PROMPT
Go through the records below and copy out every line that contains the word "initialization".

Source texts of formatted documents:
>>>
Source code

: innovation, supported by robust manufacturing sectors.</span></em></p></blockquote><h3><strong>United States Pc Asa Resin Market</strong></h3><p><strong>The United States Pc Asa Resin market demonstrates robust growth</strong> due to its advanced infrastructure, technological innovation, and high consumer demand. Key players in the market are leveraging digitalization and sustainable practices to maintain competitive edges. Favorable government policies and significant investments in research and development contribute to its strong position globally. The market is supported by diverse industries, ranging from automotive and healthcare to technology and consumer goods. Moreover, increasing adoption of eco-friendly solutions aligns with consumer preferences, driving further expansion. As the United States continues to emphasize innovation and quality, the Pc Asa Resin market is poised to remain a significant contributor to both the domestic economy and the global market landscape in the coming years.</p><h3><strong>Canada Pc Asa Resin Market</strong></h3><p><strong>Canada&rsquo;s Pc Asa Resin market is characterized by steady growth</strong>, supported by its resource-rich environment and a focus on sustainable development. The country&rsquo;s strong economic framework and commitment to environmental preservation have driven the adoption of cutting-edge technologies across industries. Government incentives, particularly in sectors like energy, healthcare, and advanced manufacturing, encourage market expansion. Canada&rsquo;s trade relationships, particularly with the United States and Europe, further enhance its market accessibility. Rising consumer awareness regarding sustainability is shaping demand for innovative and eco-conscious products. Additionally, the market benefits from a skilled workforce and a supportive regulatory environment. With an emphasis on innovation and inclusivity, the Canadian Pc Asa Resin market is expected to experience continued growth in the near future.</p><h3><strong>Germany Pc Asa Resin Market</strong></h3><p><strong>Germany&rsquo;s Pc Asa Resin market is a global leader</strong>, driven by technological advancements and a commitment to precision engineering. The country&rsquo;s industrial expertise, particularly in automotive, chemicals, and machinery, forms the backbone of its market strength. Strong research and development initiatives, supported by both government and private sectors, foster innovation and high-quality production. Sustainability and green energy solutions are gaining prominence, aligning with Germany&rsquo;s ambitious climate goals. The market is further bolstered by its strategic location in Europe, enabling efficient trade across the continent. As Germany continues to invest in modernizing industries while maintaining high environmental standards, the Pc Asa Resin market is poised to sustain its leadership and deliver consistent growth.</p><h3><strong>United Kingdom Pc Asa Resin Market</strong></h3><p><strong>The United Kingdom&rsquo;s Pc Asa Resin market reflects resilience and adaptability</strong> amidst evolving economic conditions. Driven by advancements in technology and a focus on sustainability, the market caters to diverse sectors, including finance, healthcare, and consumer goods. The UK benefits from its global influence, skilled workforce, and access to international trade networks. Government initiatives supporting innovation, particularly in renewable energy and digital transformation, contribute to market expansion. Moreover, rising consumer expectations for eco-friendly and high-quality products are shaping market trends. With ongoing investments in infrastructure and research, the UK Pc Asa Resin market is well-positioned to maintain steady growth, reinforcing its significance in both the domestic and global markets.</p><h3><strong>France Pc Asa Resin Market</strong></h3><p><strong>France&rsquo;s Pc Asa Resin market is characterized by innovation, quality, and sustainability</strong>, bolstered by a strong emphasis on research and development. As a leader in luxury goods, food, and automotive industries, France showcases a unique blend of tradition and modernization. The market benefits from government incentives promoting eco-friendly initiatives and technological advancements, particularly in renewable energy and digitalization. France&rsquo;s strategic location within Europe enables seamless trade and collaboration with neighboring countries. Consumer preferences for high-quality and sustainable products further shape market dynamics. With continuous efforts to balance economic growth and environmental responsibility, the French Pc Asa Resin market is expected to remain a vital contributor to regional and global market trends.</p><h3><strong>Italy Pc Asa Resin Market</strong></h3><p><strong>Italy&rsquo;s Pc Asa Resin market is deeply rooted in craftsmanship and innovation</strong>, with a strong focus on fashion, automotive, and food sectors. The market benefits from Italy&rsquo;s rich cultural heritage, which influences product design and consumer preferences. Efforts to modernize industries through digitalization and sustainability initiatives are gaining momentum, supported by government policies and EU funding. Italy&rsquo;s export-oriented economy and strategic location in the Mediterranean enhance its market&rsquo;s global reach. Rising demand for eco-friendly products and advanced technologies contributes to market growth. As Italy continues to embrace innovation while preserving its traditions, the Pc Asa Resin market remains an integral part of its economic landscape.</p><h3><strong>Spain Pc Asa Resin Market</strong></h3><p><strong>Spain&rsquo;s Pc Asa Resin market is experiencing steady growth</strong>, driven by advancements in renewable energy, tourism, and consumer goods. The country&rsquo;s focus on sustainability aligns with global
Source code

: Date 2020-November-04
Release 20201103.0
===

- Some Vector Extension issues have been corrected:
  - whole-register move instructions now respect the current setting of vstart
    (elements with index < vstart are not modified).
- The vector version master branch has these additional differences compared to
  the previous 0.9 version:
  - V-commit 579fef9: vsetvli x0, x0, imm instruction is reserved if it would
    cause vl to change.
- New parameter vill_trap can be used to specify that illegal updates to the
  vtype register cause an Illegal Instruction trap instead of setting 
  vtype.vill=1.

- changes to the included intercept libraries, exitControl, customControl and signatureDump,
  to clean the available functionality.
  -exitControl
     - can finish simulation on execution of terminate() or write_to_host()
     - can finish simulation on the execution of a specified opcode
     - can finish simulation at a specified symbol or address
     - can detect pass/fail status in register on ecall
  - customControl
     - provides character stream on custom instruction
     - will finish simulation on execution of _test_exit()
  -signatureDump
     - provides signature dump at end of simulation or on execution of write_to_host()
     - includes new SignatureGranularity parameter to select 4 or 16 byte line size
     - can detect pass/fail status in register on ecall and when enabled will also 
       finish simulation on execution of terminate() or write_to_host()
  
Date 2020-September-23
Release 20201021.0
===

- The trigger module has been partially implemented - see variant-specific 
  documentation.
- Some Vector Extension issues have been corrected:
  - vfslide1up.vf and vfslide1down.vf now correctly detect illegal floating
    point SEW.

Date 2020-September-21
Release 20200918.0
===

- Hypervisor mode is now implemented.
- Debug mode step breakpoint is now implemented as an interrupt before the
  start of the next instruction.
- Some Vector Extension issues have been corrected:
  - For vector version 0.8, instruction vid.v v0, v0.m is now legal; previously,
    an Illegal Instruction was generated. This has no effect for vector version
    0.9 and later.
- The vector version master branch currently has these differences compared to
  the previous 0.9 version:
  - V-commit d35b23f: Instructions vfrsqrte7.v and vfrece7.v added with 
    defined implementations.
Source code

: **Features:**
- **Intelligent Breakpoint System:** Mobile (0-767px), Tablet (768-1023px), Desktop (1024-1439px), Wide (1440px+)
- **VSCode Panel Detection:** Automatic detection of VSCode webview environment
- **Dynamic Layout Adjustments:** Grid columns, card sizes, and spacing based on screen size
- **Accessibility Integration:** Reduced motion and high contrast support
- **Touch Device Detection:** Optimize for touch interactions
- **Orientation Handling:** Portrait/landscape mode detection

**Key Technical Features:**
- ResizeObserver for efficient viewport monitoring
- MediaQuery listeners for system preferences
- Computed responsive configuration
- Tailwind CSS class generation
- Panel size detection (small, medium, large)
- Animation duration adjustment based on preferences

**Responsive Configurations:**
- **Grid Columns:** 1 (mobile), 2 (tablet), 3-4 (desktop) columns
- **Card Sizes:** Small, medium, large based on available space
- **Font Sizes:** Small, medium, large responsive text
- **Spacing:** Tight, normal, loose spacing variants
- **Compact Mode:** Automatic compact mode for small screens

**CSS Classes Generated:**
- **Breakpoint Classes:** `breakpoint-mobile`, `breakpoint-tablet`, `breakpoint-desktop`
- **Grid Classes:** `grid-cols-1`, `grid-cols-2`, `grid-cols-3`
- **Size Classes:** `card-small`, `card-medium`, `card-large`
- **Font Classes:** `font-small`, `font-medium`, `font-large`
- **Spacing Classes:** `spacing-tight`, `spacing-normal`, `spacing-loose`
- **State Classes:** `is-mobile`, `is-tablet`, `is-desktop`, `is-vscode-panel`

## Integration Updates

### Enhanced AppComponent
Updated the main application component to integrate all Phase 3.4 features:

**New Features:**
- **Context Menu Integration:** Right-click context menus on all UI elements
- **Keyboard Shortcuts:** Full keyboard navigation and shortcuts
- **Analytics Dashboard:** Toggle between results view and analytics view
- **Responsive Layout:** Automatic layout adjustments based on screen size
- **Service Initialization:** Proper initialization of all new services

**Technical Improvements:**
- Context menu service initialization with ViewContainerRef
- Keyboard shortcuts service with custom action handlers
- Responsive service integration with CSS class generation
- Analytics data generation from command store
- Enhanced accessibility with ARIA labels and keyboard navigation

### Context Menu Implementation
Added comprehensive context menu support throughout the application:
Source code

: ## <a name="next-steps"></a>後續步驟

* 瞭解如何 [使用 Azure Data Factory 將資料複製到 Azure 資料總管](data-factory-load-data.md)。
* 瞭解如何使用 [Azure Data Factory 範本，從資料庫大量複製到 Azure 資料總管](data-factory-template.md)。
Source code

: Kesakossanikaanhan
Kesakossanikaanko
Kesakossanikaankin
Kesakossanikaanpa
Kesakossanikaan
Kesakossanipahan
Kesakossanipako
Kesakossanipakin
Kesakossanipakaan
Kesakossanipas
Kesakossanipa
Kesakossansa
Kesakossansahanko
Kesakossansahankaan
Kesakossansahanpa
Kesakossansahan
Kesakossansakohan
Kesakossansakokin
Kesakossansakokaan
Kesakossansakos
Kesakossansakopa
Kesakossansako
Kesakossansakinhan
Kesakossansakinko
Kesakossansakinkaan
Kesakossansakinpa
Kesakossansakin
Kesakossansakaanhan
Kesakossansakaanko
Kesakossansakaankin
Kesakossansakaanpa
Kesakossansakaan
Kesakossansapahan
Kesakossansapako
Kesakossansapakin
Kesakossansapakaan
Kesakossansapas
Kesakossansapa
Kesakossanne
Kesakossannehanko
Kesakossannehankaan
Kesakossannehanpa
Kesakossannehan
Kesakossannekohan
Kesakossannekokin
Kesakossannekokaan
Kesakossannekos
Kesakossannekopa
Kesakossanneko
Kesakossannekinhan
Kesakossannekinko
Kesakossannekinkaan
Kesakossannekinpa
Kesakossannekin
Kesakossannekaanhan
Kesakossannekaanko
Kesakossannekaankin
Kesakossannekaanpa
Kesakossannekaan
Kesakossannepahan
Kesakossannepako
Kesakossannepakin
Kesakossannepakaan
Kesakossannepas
<<<
WRITTEN ANSWER
- **Service Initialization:** Proper initialization of all new services
- Context menu service initialization with ViewContainerRef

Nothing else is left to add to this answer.